Havertys also announced that its board of directors declared a cash dividend to be paid on the outstanding shares of the two classes of $1 par value common stock of the company at a rate of 15 cents per share on the common stock and 14 cents per share on the Class A common stock. The dividend is payable on June 19 to stockholders of record at the close of business on June 4. Havertys has paid a cash dividend in each year since 1935, the company said.
Clarence H. Smith, CEO of Havertys, described the challenging retail climate that has confronted the retailer.
“Before the COVID-19 pandemic became a part of our daily conversation, our first quarter business was ahead of last year,” he said. “Sales were up 12.8% and comp-store sales were up 11.6% for the first two months of 2020 compared to 2019. March brought increased awareness, and a national health emergency was declared on March 13. To protect our team members, customers, and communities, we closed our stores March 19 and halted deliveries March 21.”

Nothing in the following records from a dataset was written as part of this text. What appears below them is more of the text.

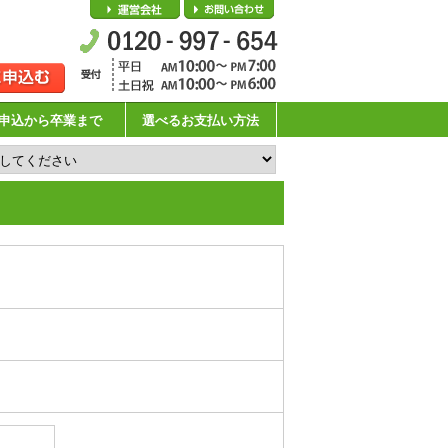
会社概要
お問い合わせ
申込から卒業まで
選べるお支払い方法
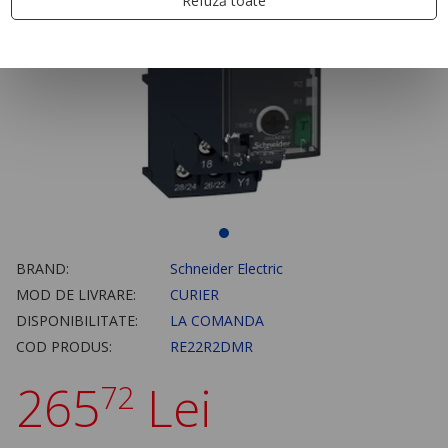
Refuză toate
BRAND:
Schneider Electric
MOD DE LIVRARE:
CURIER
DISPONIBILITATE:
LA COMANDA
COD PRODUS:
RE22R2DMR
265
Lei
72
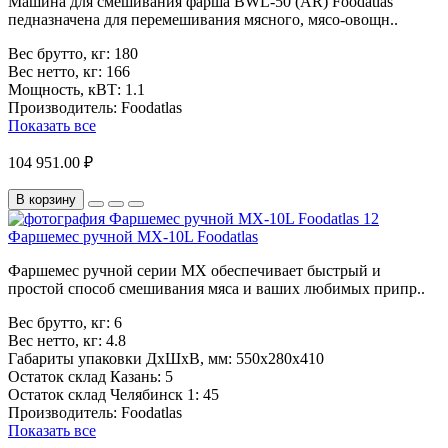
Машина для смешивания фарша BWL-50 (AR) Foodatlas
педназначена для перемешивания мясного, мясо-овощн..
Вес брутто, кг:
180
Вес нетто, кг:
166
Мощность, кВТ:
1.1
Производитель:
Foodatlas
Показать все
104 951.00 ₽
В корзину
Фаршемес ручной MX-10L Foodatlas
Фаршемес ручной серии MX обеспечивает быстрый и
простой способ смешивания мяса и ваших любимых припр..
Вес брутто, кг:
6
Вес нетто, кг:
4.8
Габариты упаковки ДхШхВ, мм:
550x280x410
Остаток склад Казань:
5
Остаток склад Челябинск 1:
45
Производитель:
Foodatlas
Показать все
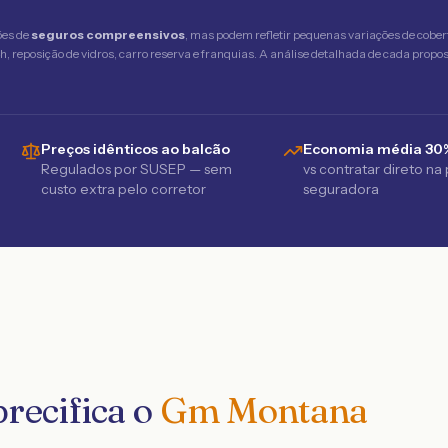
ões de
seguros compreensivos
, mas podem refletir pequenas variações de cober
 reposição de vidros, carro reserva e franquias. A análise detalhada de cada propost
Preços idênticos ao balcão
Economia média 30
Regulados por SUSEP — sem
vs contratar direto na
custo extra pelo corretor
seguradora
recifica o
Gm Montana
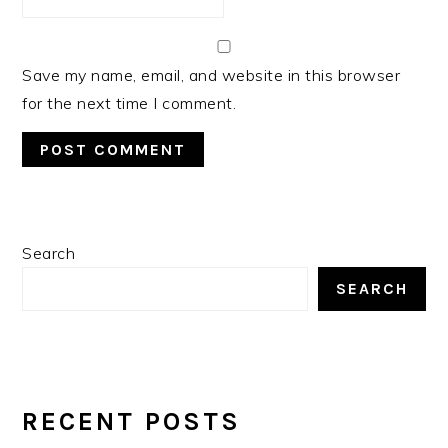
Save my name, email, and website in this browser
for the next time I comment.
PRIMARY
Search
SIDEBAR
SEARCH
RECENT POSTS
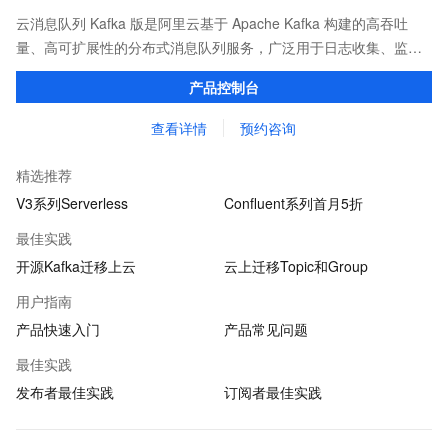
云消息队列 Kafka 版是阿里云基于 Apache Kafka 构建的高吞吐
量、高可扩展性的分布式消息队列服务，广泛用于日志收集、监控
数据聚合、流式数据处理、在线和离线分析等，是大数据生态中不
产品控制台
可或缺的产品之一，用户无需部署运维。
查看详情
预约咨询
精选推荐
V3系列Serverless
Confluent系列首月5折
最佳实践
开源Kafka迁移上云
云上迁移Topic和Group
用户指南
产品快速入门
产品常见问题
最佳实践
发布者最佳实践
订阅者最佳实践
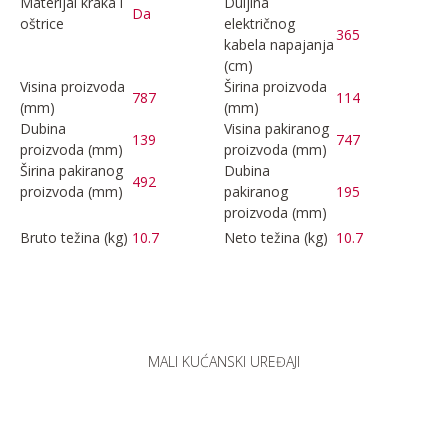
Materijal kraka i
Duljina
Da
oštrice
električnog
365
kabela napajanja
(cm)
Visina proizvoda
Širina proizvoda
787
114
(mm)
(mm)
Dubina
Visina pakiranog
139
747
proizvoda (mm)
proizvoda (mm)
Širina pakiranog
Dubina
492
proizvoda (mm)
pakiranog
195
proizvoda (mm)
Bruto težina (kg)
10.7
Neto težina (kg)
10.7
MALI KUĆANSKI UREĐAJI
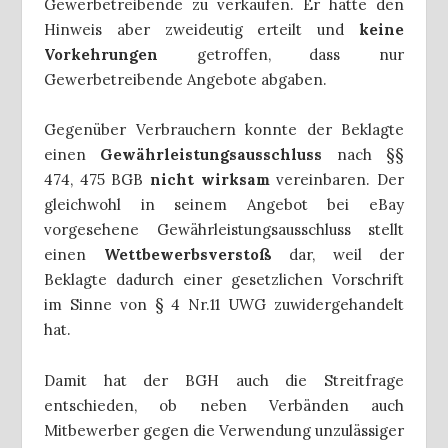
Gewerbetreibende zu verkaufen. Er hatte den
Hinweis aber zweideutig erteilt und
keine
Vorkehrungen
getroffen, dass nur
Gewerbetreibende Angebote abgaben.
Gegenüber Verbrauchern konnte der Beklagte
einen
Gewährleistungsausschluss
nach §§
474, 475 BGB
nicht wirksam
vereinbaren. Der
gleichwohl in seinem Angebot bei eBay
vorgesehene Gewährleistungsausschluss stellt
einen
Wettbewerbsverstoß
dar, weil der
Beklagte dadurch einer gesetzlichen Vorschrift
im Sinne von § 4 Nr.11 UWG zuwidergehandelt
hat.
Damit hat der BGH auch die Streitfrage
entschieden, ob neben Verbänden auch
Mitbewerber gegen die Verwendung unzulässiger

Smith said the past few weeks “have been challenging and extremely difficult, especially the decisions concerning our workforce made to protect the viability of our company during these unprecedented times. We used our credit facility for the first time since putting it in place in 2008 and completed a sale-leaseback transaction of three distribution facilities to enhance our liquidity position.

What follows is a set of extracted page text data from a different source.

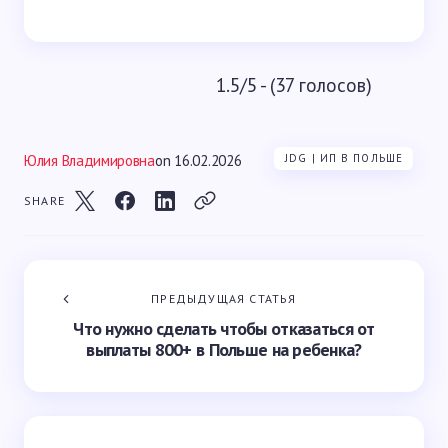
1.5/5 - (37 голосов)
Юлия Владимировна
on
16.02.2026
JDG | ИП В ПОЛЬШЕ
SHARE
ПРЕДЫДУЩАЯ СТАТЬЯ
Что нужно сделать чтобы отказаться от
выплаты 800+ в Польше на ребенка?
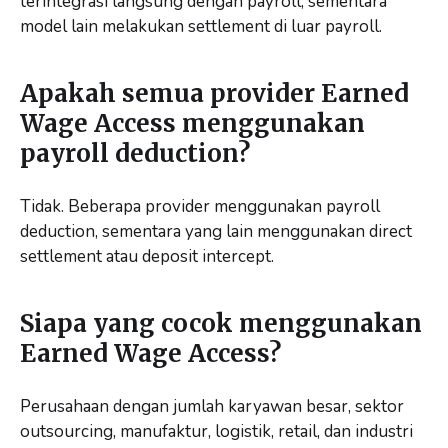
terintegrasi langsung dengan payroll, sementara
model lain melakukan settlement di luar payroll.
Apakah semua provider Earned
Wage Access menggunakan
payroll deduction?
Tidak. Beberapa provider menggunakan payroll
deduction, sementara yang lain menggunakan direct
settlement atau deposit intercept.
Siapa yang cocok menggunakan
Earned Wage Access?
Perusahaan dengan jumlah karyawan besar, sektor
outsourcing, manufaktur, logistik, retail, dan industri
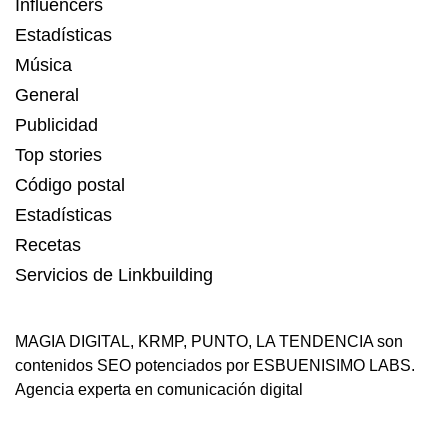
Influencers
Estadísticas
Música
General
Publicidad
Top stories
Código postal
Estadísticas
Recetas
Servicios de Linkbuilding
MAGIA DIGITAL
,
KRMP
,
PUNTO
,
LA TENDENCIA
son
contenidos SEO potenciados por ESBUENISIMO LABS.
Agencia experta en comunicación digital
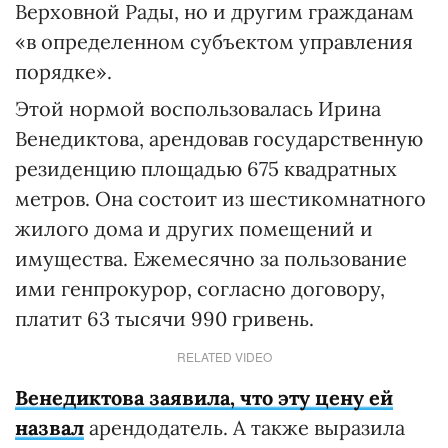
Верховной Рады, но и другим гражданам
«в определенном субъектом управления
порядке».
Этой нормой воспользовалась Ирина
Венедиктова, арендовав государственную
резиденцию площадью 675 квадратных
метров. Она состоит из шестикомнатного
жилого дома и других помещений и
имущества. Ежемесячно за пользование
ими генпрокурор, согласно договору,
платит 63 тысячи 990 гривень.
RELATED VIDEO
Венедиктова заявила, что эту цену ей
назвал
арендодатель. А также выразила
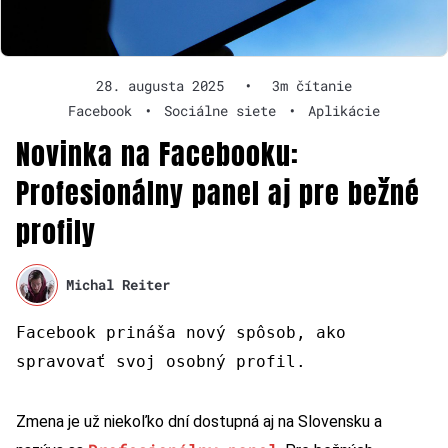
28. augusta 2025
•
3m čítanie
Facebook
•
Sociálne siete
•
Aplikácie
Novinka na Facebooku:
Profesionálny panel aj pre bežné
profily
Michal Reiter
Facebook prináša nový spôsob, ako
spravovať svoj osobný profil.
Zmena je už niekoľko dní dostupná aj na Slovensku a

“We have reduced capital spending, cut salaries for senior management and reduced our quarterly dividend to our common stockholders 25%. Each step we have taken was made to help secure our brand as we face the unknown duration and severity of this pandemic.”

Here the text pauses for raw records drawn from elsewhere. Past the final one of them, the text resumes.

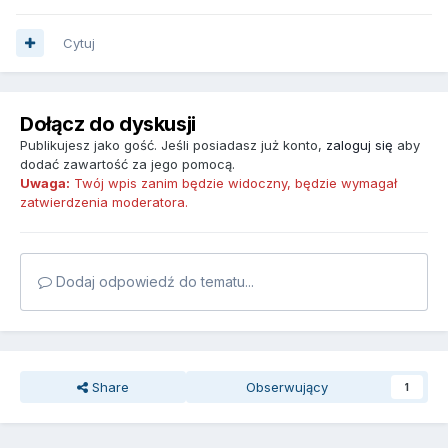
Cytuj
Dołącz do dyskusji
Publikujesz jako gość. Jeśli posiadasz już konto,
zaloguj się
aby
dodać zawartość za jego pomocą.
Uwaga:
Twój wpis zanim będzie widoczny, będzie wymagał
zatwierdzenia moderatora.
Dodaj odpowiedź do tematu...
Share
Obserwujący
1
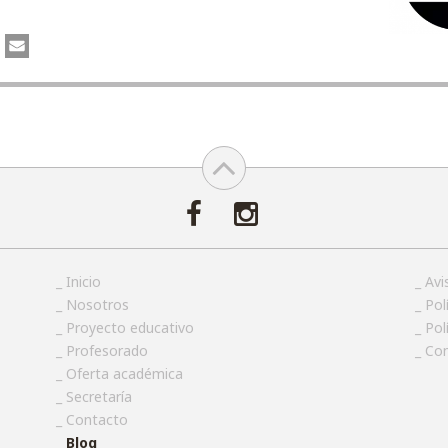
Inicio
Avi
Nosotros
Pol
Proyecto educativo
Pol
Profesorado
Con
Oferta académica
Secretaría
Contacto
Blog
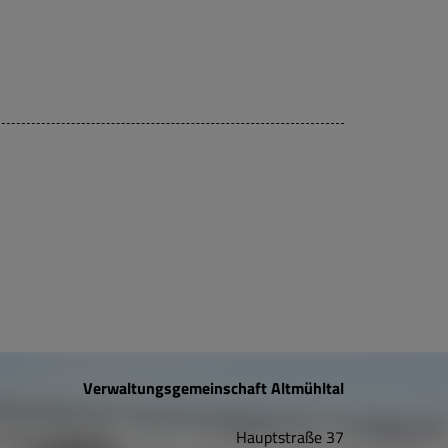
Verwaltungsgemeinschaft Altmühltal
Hauptstraße 37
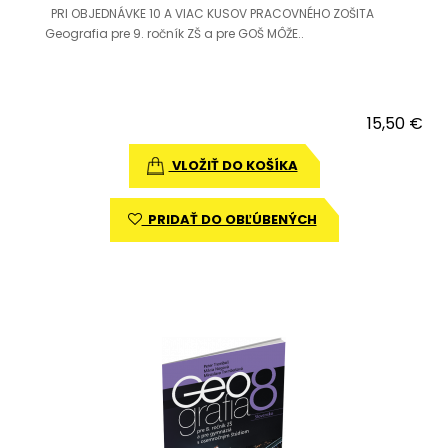
PRI OBJEDNÁVKE 10 A VIAC KUSOV PRACOVNÉHO ZOŠITA
Geografia pre 9. ročník ZŠ a pre GOŠ MÔŽE..
15,50 €
VLOŽIŤ DO KOŠÍKA
PRIDAŤ DO OBĽÚBENÝCH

He also talked about how the retailer has reopened most of its stores.
“We reopened 103 of our 120 stores on May 1, and today we are serving customers, albeit behind a mask and socially distant, with a renewed enthusiasm in 116 stores,” Smith said. “Our deliveries resumed on May 5, and we are offering customers the option of delivery to the doorstep or in-home placement and set-up. Digital shopping has been elevated to new levels, and we have increased the number of team members that can serve online customers via chat.”
The company also announced that its selling square footage is expected to be slightly lower in 2020 compared with 2019. Havertys closed its outlet location in the first quarter, plans to close its Galleria location in Dallas in the third quarter and plans to open a store in Southlake, Texas in the fourth quarter. The company’s previously announced store expansions are delayed or under review.
Havertys also announced that on May 18, it completed a sale and leaseback transaction of three properties with SunTrust Equity Funding, a subsidiary of Truist Financial Corp. The Coppell, Texas, location has approximately 394,000 distribution square feet used to serve Western stores, 44,000 retail square feet and 20,000 square feet of office space used for a call center and general management purposes. The Lakeland, Fla., property is a distribution center with approximately 335,000 square feet, and the Colonial Heights property is a distribution facility with 129,000 square feet.
The total sales price for these properties, excluding costs and taxes, is $70 million, and their net book value is approximately $39.8 million. Net proceeds from the sales will be used to strengthen the company’s liquidity and support corporate initiatives. The facilities will be leased back to Havertys via 15-year operating lease agreements with renewal options, the company said.